Republicans on the Assembly Committee on Jobs, the Economy and Small Business noted that taxes were in fact raised in the last budget despite the aid from Washington.

After the hearing, Rep. Rich Zipperer (R-Pewaukee), a member of the committee, called the stimulus job report “very disappointing” because so few private-sector jobs appear to have been created.

He noted that the August survey of Wisconsin households showed 12,800 fewer employed than in July, and 118,600 fewer employed than one year ago.

And other Republicans said the report calls into question the whole stimulus program. “The point I take away from it is, this is government giving government money to create government jobs,” said Rep. Phil Montgomery (R-Ashwaubenon).

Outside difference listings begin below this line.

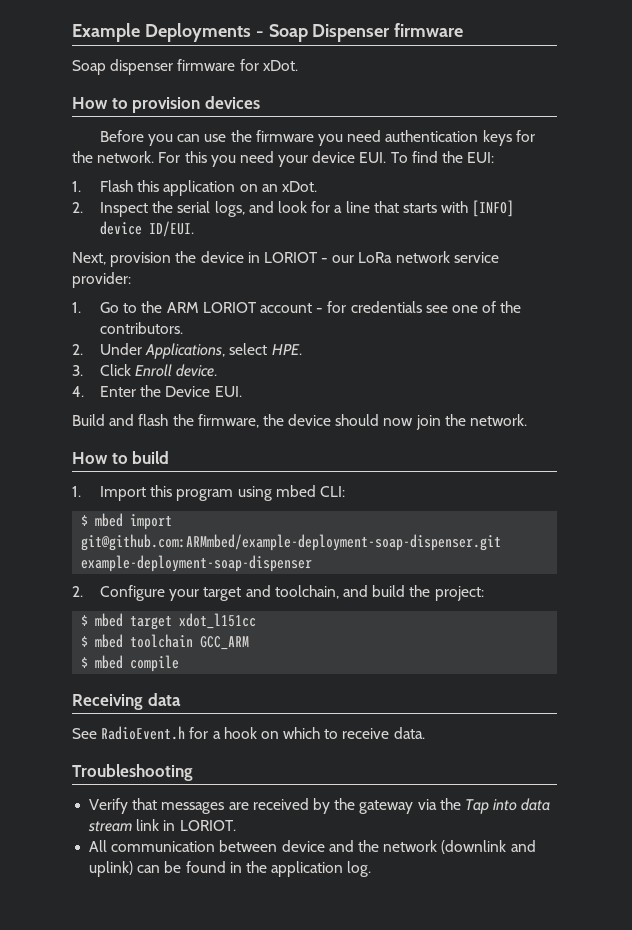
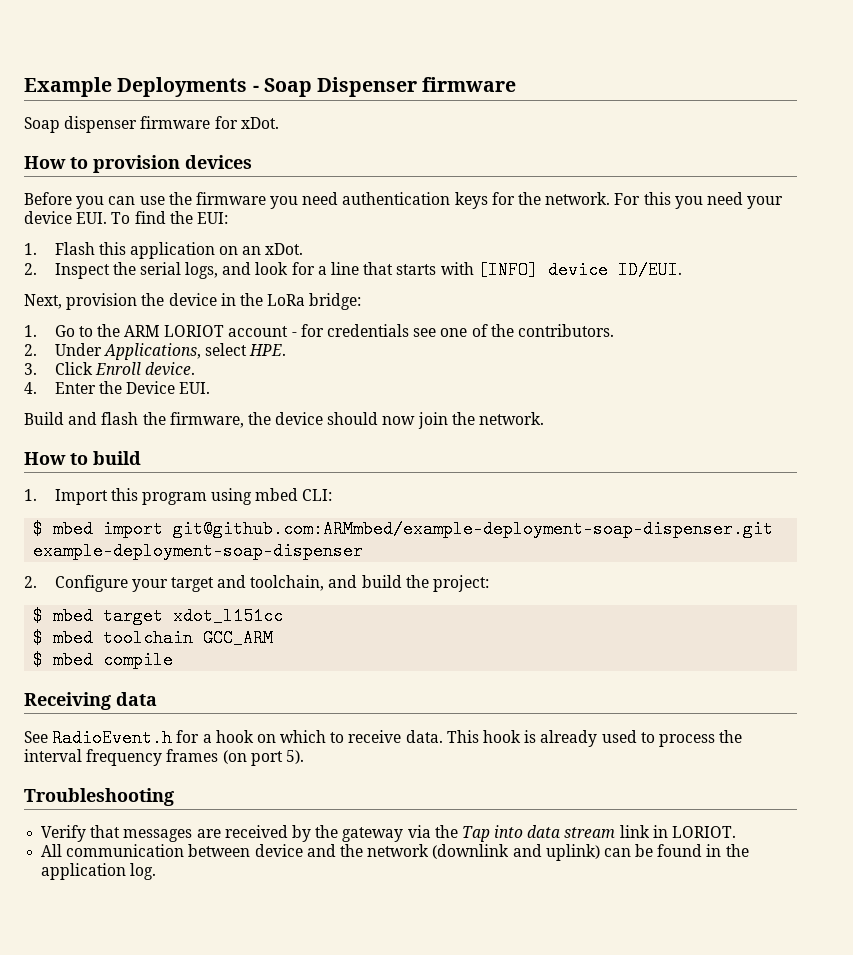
[263,251,499,263] [72,272,131,288] LORIOT - our LoRa network service provider: -> [239,293,362,310] the LoRa bridge:
(425, 733) none -> [446,730,743,747] [24,749,304,766] This hook is already used to process the interval frequency frames (on port 5).

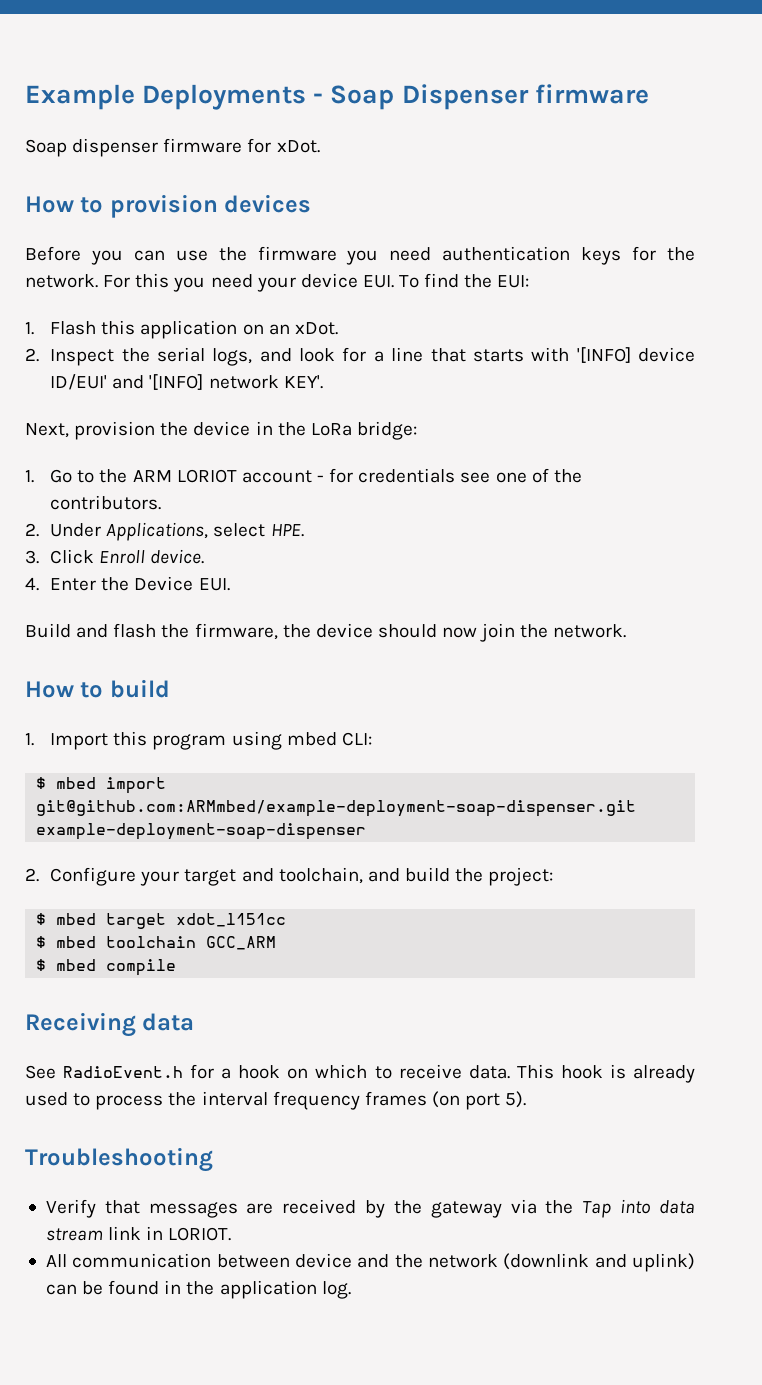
[477,261,682,279] [INFO] device ID/EUI. -> [576,347,695,363] [50,374,323,390] '[INFO] device ID/EUI' and '[INFO] network KEY'.

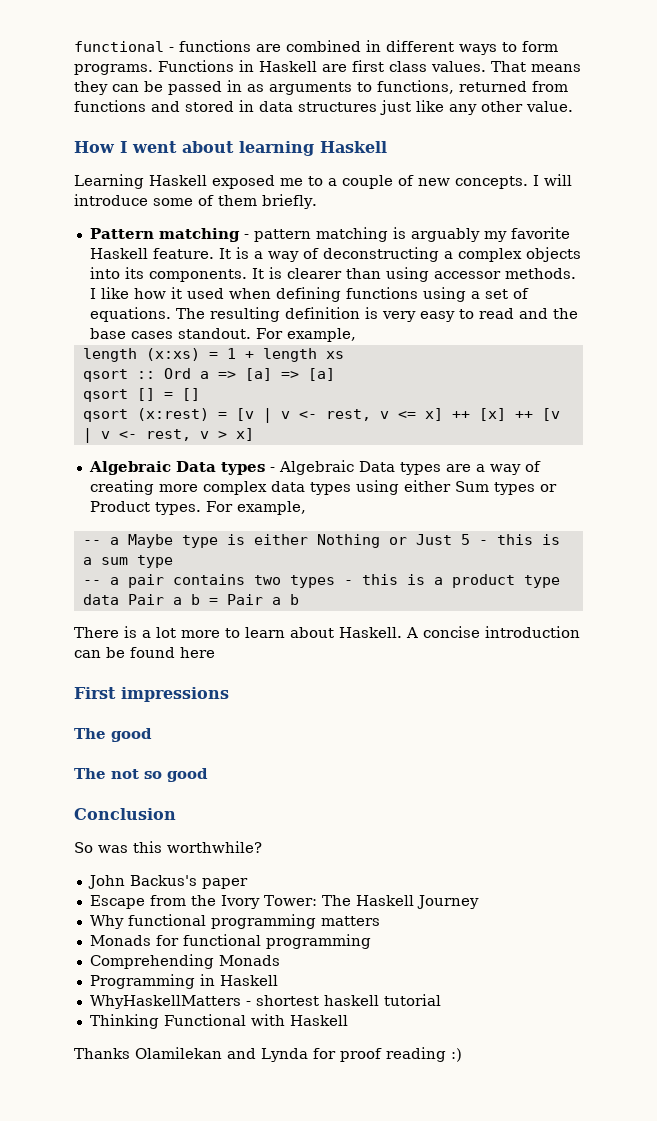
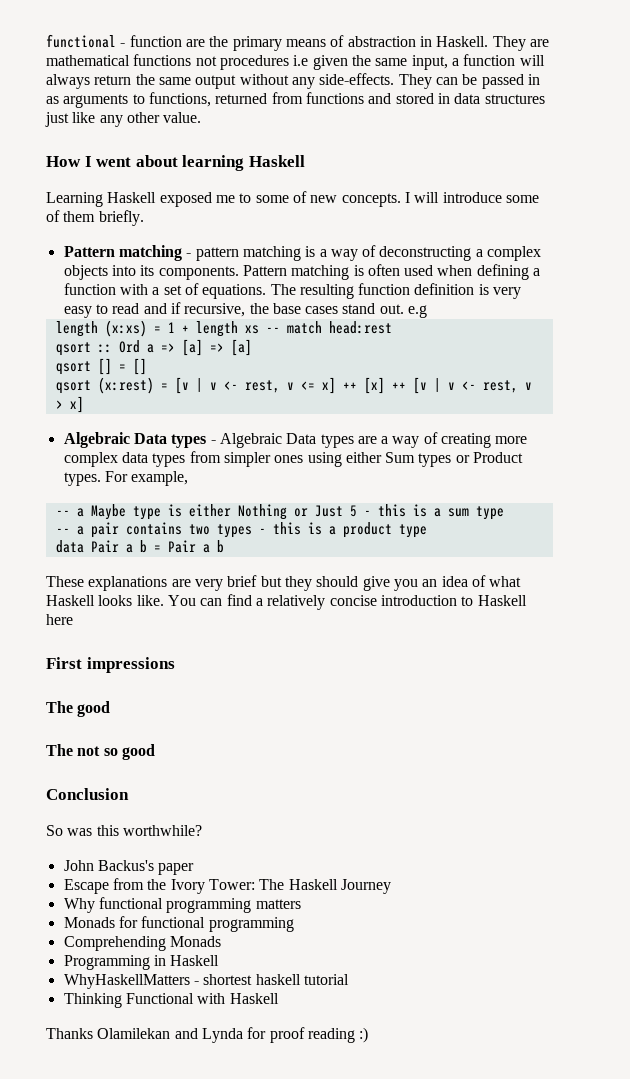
[179,40,558,55] [74,60,581,75] [74,81,108,95] functions are combined in different ways to form programs. Functions in Haskell are first class values. That means they -> [129,35,549,51] [46,54,545,70] [46,73,432,89] function are the primary means of abstraction in Haskell. They are mathematical functions not procedures i.e given the same input, a function will always return the same output without any side-effects. They
[328,175,393,189] a couple -> [255,195,289,203] some
[410,227,570,242] [89,247,249,259] arguably my favorite Haskell feature. It is -> (316, 251) none
[251,267,576,282] [89,287,466,302] It is clearer than using accessor methods. I like how it used when defining functions using -> [242,264,541,280] [63,283,148,295] Pattern matching is often used when defining a function with
(280, 314) none -> [358,283,411,295] function
(548, 313) none -> [170,302,246,317] if recursive,
[177,328,356,342] standout. For example, -> [342,303,428,318] stand out. e.g
(344, 355) none -> [265,321,392,334] -- match head:rest
(351, 488) none -> [189,451,304,467] from simpler ones
[74,626,580,638] [74,647,175,658] There is a lot more to learn about Haskell. A concise introduction can be found -> [46,575,522,591] [46,594,527,610] These explanations are very brief but they should give you an idea of what Haskell looks like. You can find a relatively concise introduction to Haskell

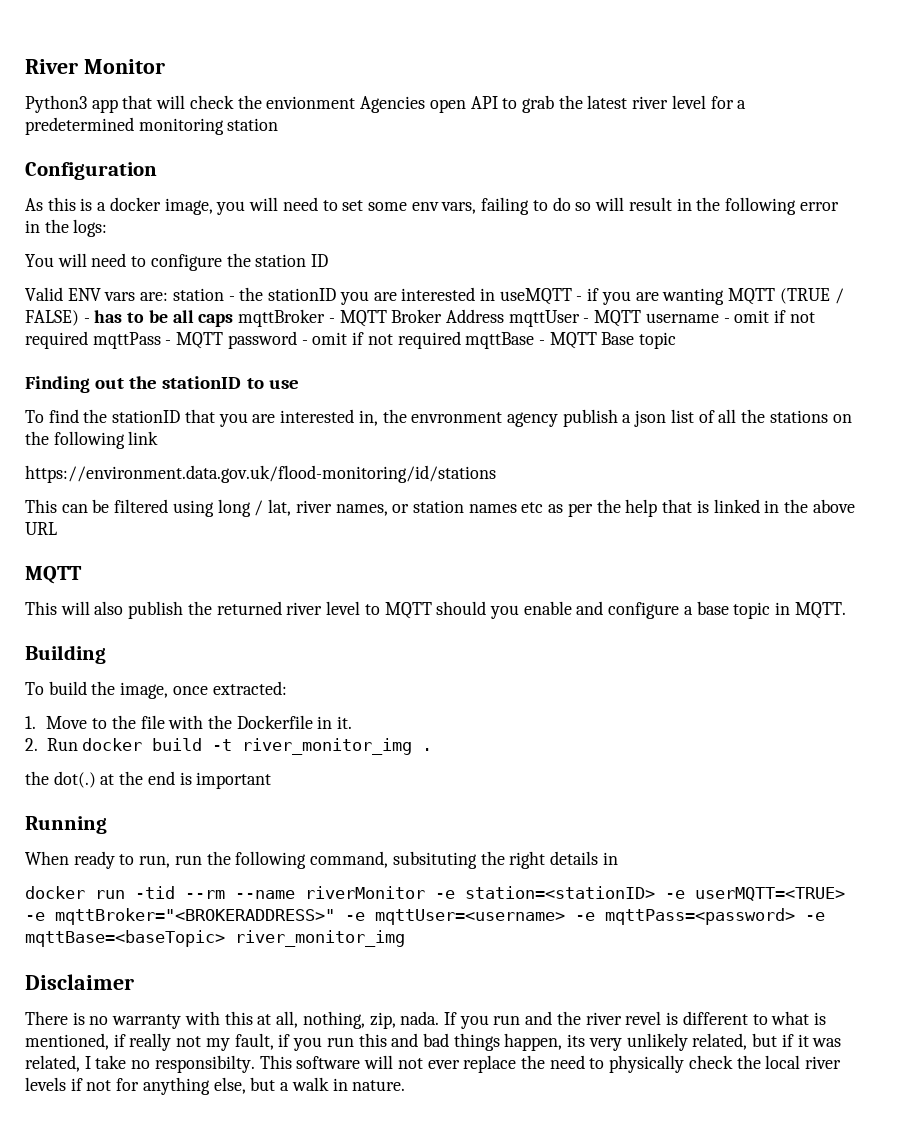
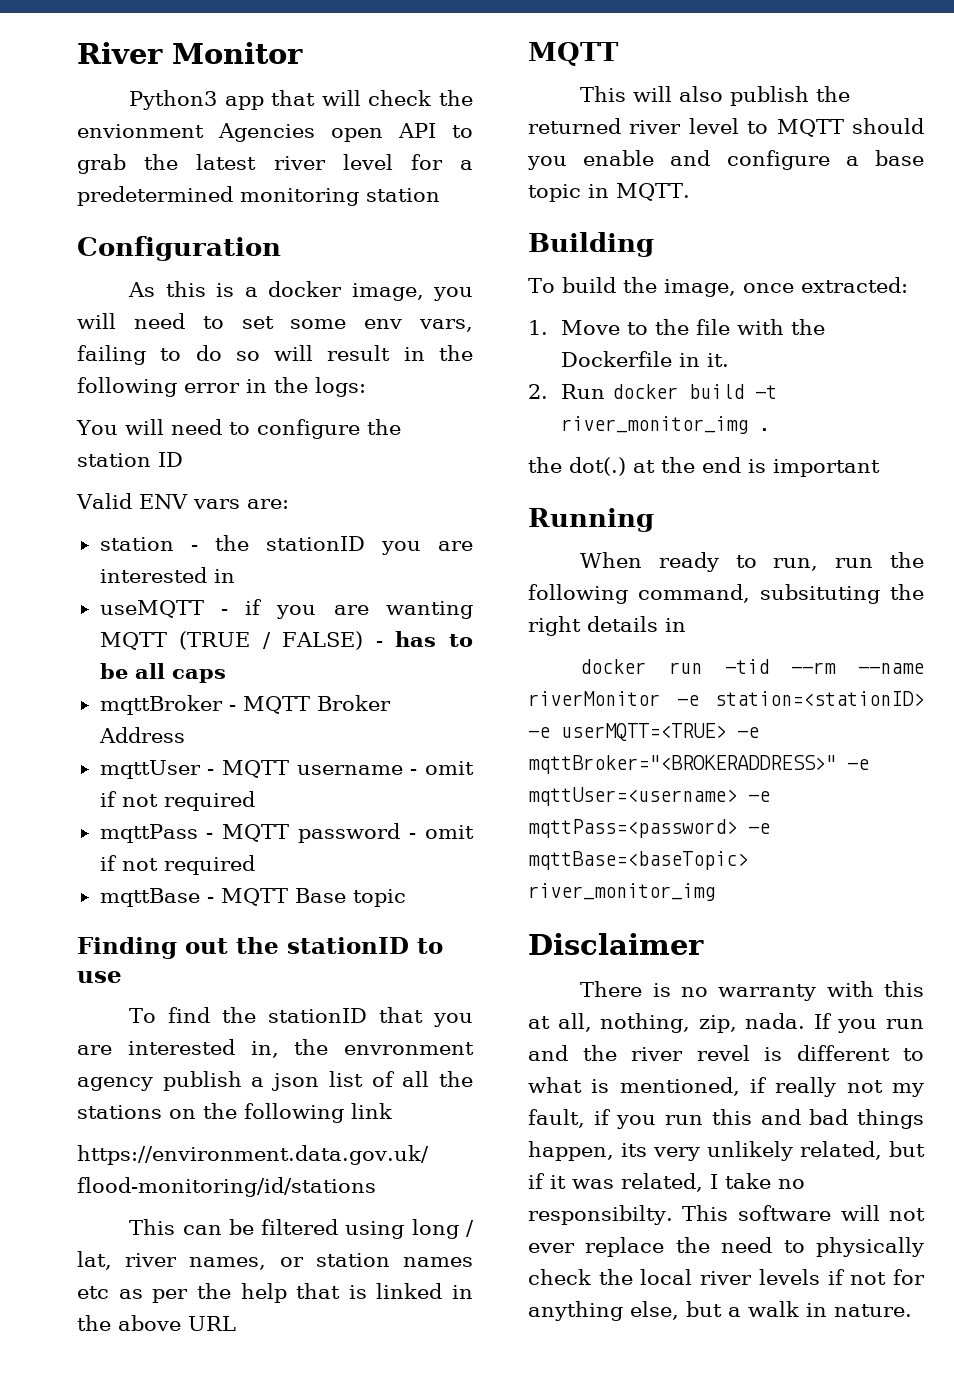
(169, 296) none -> (289, 504) //
(495, 294) none -> (235, 576) //
(234, 320) none -> (226, 676) //
(504, 316) none -> (185, 735) //
(88, 340) none -> (255, 801) //
(461, 340) none -> (255, 865) //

Top Democrats chose to highlight not the tangible job-creation/retention figure but a month-old White House estimate that the broader spin-off effect of the stimulus bill had boosted employment by some 22,100 jobs in Wisconsin.

“Those jobs are helping Wisconsin families keep a roof over their heads and food on the table,” Assembly Speaker Mike Sheridan (D-Janesville) said in a statement.

The report from Doyle’s office also found that under the federal stimulus funding:

• 240 homes are having lead paint removed.

• More than 89,500 meals have been provided to 9,175 homebound seniors.

• 476 people have received services meant to prevent homelessness.

• Almost 4,000 young people received summer jobs.

• 175 AmeriCorps members provided services at 139 locations.

The state used $632 million of the federal funds to help fill a giant budget hole. Supporters said that helped the overall economy by keeping people employed and saving essential government services; critics said it allowed the state to avoid making tough spending decisions.

Koskinen delivered a generally upbeat forecast Tuesday, but also made it clear that the budding recovery is fragile and that a return to pre-recession employment and income levels is two to three years off.

“It’s a long way back,” Koskinen said.

Wisconsin is “not the epicenter of the recession” and could see economic growth in 2010 that tops the U.S. average, Koskinen said.

Wisconsin’s status as the No. 1 manufacturing state in the country will benefit it as the recovery grows, Koskinen told the Assembly committee.

He said many states are facing far worse conditions than Wisconsin, citing in part the higher rate of housing speculation elsewhere.

New signs of wage growth could “easily be derailed” by a new shock to the economy, he said. The recovery, Koskinen said, “is just getting under way . . . and it doesn’t really have firm, established momentum.”